Texto proporcionado:
“La madrugada del 26 de febrero, cuando Daniel reconoció la derrota electoral en el discurso más memorable de su vida, dijo que habíamos nacido pobres y volvíamos a la calle pobres. Todos lloraban al final de ese discurso, hasta los camarógrafos de las cadenas norteamericanas de televisión. Era Jorge Navarro el que volvía a la calle, sin un peso en la bolsa para tomar un taxi.
Pero la operación que habría de demoler todo aquel código de reglas estrictas empezó poco después, bajo el amparo de una justificación estrictamente política, que fue la primera carga explosiva colocada en la base del muro de contención: el sandinismo no podía irse del Gobierno sin medios materiales, porque significaba su aniquilamiento. El FSLN necesitaba bienes, rentas, y había que tomarlos del Estado antes de que se cumplieran los tres meses de la transición.

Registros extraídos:
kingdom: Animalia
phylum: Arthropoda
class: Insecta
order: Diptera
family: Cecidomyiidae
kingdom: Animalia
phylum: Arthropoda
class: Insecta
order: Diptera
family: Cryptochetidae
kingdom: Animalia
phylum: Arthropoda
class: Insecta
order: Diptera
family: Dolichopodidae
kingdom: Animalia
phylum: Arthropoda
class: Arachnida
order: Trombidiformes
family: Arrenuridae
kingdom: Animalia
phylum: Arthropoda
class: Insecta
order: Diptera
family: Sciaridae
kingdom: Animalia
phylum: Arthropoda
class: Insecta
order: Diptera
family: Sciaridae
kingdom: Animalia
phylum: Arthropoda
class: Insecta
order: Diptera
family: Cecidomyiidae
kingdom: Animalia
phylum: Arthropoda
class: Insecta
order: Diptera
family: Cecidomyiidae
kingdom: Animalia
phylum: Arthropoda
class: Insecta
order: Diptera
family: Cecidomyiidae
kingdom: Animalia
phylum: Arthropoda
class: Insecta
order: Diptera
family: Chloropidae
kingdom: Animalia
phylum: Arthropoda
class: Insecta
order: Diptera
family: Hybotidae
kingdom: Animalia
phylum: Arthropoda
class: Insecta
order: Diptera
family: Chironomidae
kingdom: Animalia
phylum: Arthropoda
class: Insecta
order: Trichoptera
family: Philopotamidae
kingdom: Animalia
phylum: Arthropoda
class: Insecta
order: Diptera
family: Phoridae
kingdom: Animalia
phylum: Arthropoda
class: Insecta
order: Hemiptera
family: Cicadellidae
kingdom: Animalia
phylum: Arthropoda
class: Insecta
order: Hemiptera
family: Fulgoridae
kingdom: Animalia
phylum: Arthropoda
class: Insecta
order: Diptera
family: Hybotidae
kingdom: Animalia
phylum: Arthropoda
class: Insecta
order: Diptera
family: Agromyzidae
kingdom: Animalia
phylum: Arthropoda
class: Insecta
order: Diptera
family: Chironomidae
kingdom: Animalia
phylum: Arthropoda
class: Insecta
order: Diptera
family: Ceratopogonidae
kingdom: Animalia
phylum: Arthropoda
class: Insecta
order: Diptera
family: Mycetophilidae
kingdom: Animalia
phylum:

Enunciado del ejercicio: Transcribe sin cambios el fragmento del texto sobre la derrota electoral sandinista que comienza con "Pero la operación" y continúa hasta "de la transición.". Los registros no tienen ningún papel aquí.

Tarea resuelta:
Pero la operación que habría de demoler todo aquel código de reglas estrictas empezó poco después, bajo el amparo de una justificación estrictamente política, que fue la primera carga explosiva colocada en la base del muro de contención: el sandinismo no podía irse del Gobierno sin medios materiales, porque significaba su aniquilamiento. El FSLN necesitaba bienes, rentas, y había que tomarlos del Estado antes de que se cumplieran los tres meses de la transición.